Yeah. Squatted today. Good session, but I don't think I have the shoulder mobility to do what you guys are saying. Just going to work on the MM stuff for now and see where I'm at next squat session and take it from there. I did experience minor elbow pain during my squats today (gone now), so that's definitely a sign that something needs to change.

Going to stick to working out my shoulder mobility for now, but if all else fails, I think I'll just go back to doing front squats.

I also sort of injured my left shoulder roughly a month back just due to me being a retard. The pain subsided quickly (2 days) and hasn't been back since but I don't think I've ever had proper mobility in my shoulders, so that's definitely something I'm going to work on.

Again, I really appreciate the input.


One last thing would be to incorporate some deadlifting(if you aren't already).
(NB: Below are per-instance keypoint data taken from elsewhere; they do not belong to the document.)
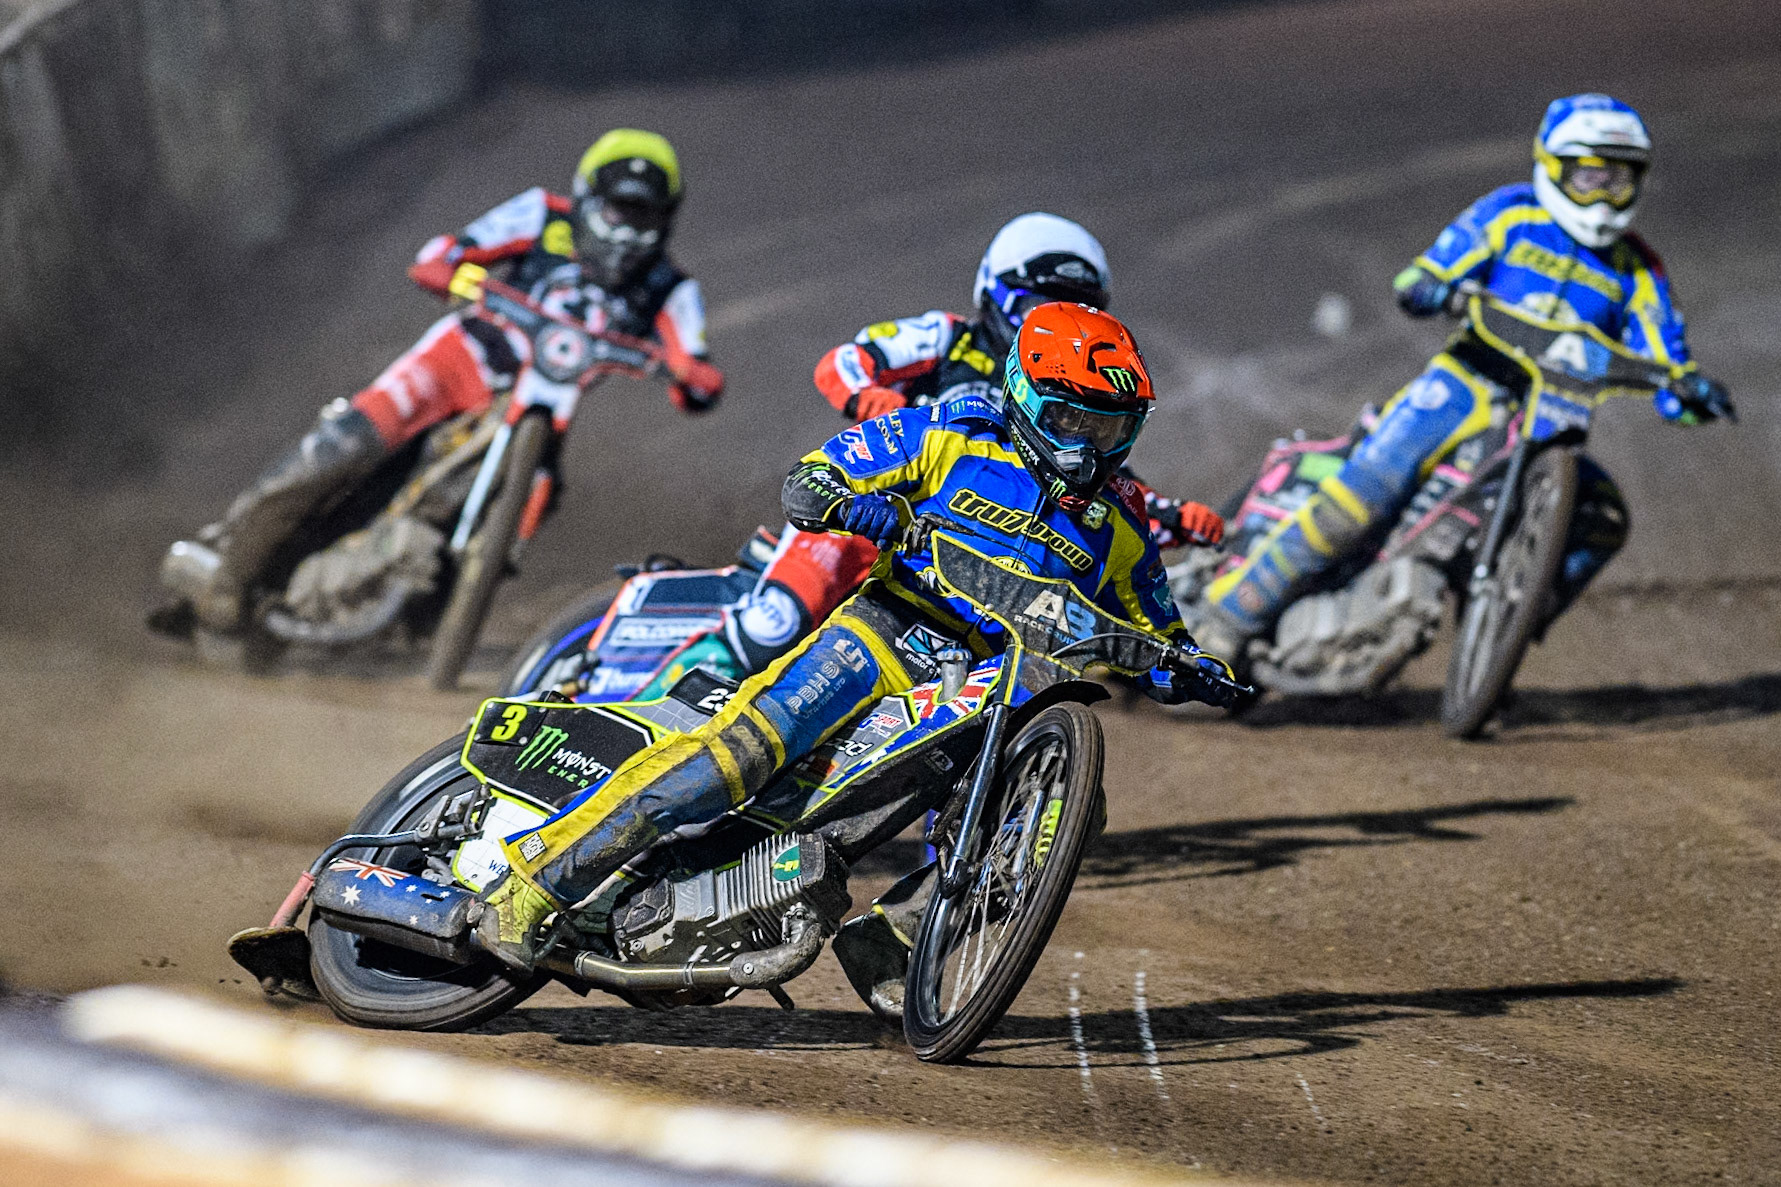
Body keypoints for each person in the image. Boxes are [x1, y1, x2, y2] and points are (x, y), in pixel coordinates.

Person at [471, 303, 1240, 1019]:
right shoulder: (951, 430)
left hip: (985, 687)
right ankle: (535, 878)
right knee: (736, 758)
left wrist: (1191, 668)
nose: (1087, 446)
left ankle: (897, 939)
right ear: (1025, 394)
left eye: (1109, 430)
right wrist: (844, 498)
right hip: (879, 637)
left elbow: (1159, 635)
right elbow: (816, 476)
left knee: (1060, 813)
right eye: (1072, 419)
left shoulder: (1123, 526)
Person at [1201, 94, 1734, 653]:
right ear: (1552, 167)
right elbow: (1429, 272)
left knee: (1604, 517)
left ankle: (1512, 624)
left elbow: (1666, 354)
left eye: (1618, 181)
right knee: (1365, 491)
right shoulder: (1509, 214)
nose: (1603, 197)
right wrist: (1429, 288)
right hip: (1465, 385)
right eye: (1589, 178)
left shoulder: (1638, 268)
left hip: (1555, 420)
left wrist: (1689, 393)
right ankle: (1226, 618)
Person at [153, 129, 724, 639]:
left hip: (541, 412)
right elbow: (442, 255)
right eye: (619, 210)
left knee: (536, 499)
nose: (628, 231)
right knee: (346, 445)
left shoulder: (671, 288)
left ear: (667, 219)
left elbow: (695, 373)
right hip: (456, 363)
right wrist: (455, 271)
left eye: (645, 217)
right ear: (587, 199)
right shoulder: (541, 216)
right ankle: (230, 574)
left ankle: (428, 616)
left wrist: (691, 375)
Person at [722, 212, 1225, 675]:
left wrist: (1170, 513)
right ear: (996, 292)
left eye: (1074, 308)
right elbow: (842, 363)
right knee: (777, 626)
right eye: (1039, 304)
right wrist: (871, 400)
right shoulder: (947, 336)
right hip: (871, 506)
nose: (1055, 321)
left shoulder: (1072, 395)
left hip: (968, 543)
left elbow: (1102, 475)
It won't necessarily help with the shoulder mobility but it is good for individuals in our situation(tall, long arms, long femurs, etc.) Point is deadlifts have always felt more comfortable and almost as though I was "built" for the movement(I say that because my 5'8" friend with a 65" reach says he's 'built' for bench pressing).
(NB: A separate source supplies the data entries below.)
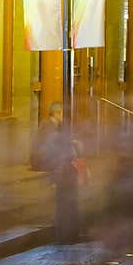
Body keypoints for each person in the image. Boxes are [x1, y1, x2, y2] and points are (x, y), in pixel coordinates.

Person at [30, 100, 79, 243]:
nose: (64, 116)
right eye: (62, 113)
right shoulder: (48, 126)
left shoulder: (57, 126)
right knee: (65, 198)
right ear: (57, 113)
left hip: (57, 164)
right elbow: (51, 147)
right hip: (48, 162)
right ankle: (65, 233)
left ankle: (67, 232)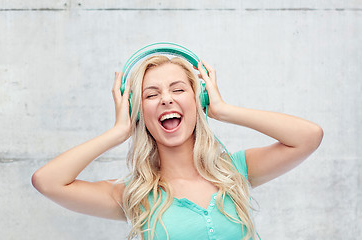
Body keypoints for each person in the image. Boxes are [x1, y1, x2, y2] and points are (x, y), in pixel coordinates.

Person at [31, 55, 323, 240]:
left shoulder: (234, 172)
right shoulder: (136, 194)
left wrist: (223, 110)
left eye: (178, 89)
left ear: (199, 101)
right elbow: (47, 181)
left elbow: (309, 136)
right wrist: (119, 131)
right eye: (151, 94)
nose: (166, 100)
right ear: (139, 112)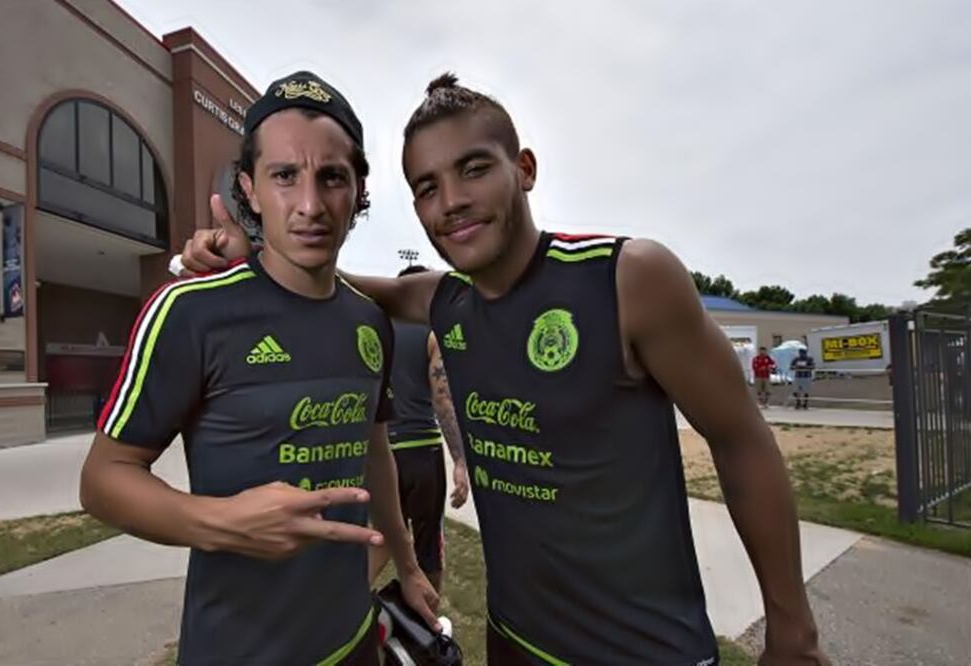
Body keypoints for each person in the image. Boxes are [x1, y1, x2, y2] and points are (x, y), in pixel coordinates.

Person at [180, 73, 827, 665]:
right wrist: (252, 254)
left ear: (523, 169)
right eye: (427, 188)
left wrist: (791, 629)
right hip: (513, 639)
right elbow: (334, 282)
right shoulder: (444, 301)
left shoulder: (627, 279)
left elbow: (740, 439)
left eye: (473, 170)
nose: (452, 202)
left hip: (644, 650)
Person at [80, 71, 437, 666]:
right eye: (284, 176)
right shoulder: (191, 310)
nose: (310, 205)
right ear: (249, 188)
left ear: (358, 191)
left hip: (353, 641)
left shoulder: (368, 322)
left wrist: (407, 561)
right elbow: (102, 480)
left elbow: (373, 451)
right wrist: (222, 523)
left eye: (332, 178)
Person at [369, 265, 469, 593]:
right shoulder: (431, 333)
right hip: (421, 453)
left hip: (381, 452)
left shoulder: (373, 332)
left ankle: (346, 610)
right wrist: (459, 460)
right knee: (428, 551)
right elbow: (443, 401)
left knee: (381, 536)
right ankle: (427, 630)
Point is, focus on the big lifts but recognize where your strengths are and what could potentially be limiting your strength/size gains. I only say that last part because I wanted more than anything to dominate the squat; never gave deadlifiting a second look. After taking an insane amount of time trying to perfect the squat I realized my time would better spent dominating my deadlift. Don't give up, but again, recognize where your time can be best spent. Best of luck with your iron game. Best advice I can give is "know thyself"


I love to deadlift, although progression has stalled as of late due to cns fatigue from sprinting for sports. I think the start of classes also has something to do with it. My current pr is 345 (working on it, lol).


I'll only add that you might want to rack the bar lower, you shouldn't be on your tiptoes while unracking it.